▶ [Exercise goal]
Using the data that follows, return exactly the lines from the one that contains "Vrijdag 14 november, 21.00 uur" through the one that contains "2026/07/17 更新", ends included.

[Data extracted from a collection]
[Start of Attachment]

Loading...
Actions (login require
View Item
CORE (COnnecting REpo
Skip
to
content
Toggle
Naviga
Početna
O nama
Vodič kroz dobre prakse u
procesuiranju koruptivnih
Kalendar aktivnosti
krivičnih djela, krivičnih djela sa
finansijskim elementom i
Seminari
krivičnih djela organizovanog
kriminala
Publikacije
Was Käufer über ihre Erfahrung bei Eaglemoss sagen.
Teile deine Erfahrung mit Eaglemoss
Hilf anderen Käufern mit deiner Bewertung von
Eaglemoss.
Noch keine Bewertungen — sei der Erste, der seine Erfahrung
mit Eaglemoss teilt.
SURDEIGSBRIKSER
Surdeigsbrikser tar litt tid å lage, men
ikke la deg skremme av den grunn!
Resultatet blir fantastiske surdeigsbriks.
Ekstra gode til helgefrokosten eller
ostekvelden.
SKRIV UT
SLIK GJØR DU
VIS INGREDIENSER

[End of Attachment]
[Start of Attachment]

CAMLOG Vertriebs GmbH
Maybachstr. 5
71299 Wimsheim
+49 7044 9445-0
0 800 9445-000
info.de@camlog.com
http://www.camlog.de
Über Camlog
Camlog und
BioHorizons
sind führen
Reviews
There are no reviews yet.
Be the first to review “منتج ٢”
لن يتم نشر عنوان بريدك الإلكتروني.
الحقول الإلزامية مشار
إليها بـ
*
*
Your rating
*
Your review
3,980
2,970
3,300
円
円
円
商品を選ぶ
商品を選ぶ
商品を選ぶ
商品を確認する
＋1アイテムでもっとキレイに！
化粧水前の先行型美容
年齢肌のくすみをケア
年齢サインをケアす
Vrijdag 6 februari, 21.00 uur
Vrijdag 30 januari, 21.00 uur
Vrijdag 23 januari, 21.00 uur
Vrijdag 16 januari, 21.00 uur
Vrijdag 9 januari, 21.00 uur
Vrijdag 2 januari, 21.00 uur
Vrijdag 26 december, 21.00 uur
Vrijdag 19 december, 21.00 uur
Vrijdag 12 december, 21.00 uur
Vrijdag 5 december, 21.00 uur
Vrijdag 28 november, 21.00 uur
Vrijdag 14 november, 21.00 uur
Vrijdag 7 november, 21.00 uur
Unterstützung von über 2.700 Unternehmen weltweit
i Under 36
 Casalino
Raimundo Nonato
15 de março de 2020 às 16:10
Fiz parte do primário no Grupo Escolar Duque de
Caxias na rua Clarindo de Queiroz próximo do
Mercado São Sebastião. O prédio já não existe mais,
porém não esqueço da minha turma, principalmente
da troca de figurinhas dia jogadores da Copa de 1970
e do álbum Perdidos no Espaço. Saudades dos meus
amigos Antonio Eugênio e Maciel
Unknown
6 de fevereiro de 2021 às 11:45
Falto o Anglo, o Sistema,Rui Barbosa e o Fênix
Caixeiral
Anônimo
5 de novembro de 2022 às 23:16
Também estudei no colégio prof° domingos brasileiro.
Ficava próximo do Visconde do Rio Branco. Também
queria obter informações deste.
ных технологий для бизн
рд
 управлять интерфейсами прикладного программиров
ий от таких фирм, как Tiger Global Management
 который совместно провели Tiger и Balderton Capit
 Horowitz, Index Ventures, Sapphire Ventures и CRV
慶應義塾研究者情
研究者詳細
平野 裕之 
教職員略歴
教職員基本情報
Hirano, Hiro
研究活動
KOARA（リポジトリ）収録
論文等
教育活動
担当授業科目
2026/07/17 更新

[End of Attachment]
[Start of Attachment]

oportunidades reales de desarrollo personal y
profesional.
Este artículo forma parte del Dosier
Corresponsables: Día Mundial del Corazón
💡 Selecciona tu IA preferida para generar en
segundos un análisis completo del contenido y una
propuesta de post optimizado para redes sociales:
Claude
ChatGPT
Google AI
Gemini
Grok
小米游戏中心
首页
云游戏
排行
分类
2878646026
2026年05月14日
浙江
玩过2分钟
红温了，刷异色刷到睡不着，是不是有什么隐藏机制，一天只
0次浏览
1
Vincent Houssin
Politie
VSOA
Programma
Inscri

[End of Attachment]

▶ [The completed task]
Vrijdag 14 november, 21.00 uur
Vrijdag 7 november, 21.00 uur
Unterstützung von über 2.700 Unternehmen weltweit
i Under 36
 Casalino
Raimundo Nonato
15 de março de 2020 às 16:10
Fiz parte do primário no Grupo Escolar Duque de
Caxias na rua Clarindo de Queiroz próximo do
Mercado São Sebastião. O prédio já não existe mais,
porém não esqueço da minha turma, principalmente
da troca de figurinhas dia jogadores da Copa de 1970
e do álbum Perdidos no Espaço. Saudades dos meus
amigos Antonio Eugênio e Maciel
Unknown
6 de fevereiro de 2021 às 11:45
Falto o Anglo, o Sistema,Rui Barbosa e o Fênix
Caixeiral
Anônimo
5 de novembro de 2022 às 23:16
Também estudei no colégio prof° domingos brasileiro.
Ficava próximo do Visconde do Rio Branco. Também
queria obter informações deste.
ных технологий для бизн
рд
 управлять интерфейсами прикладного программиров
ий от таких фирм, как Tiger Global Management
 который совместно провели Tiger и Balderton Capit
 Horowitz, Index Ventures, Sapphire Ventures и CRV
慶應義塾研究者情
研究者詳細
平野 裕之 
教職員略歴
教職員基本情報
Hirano, Hiro
研究活動
KOARA（リポジトリ）収録
論文等
教育活動
担当授業科目
2026/07/17 更新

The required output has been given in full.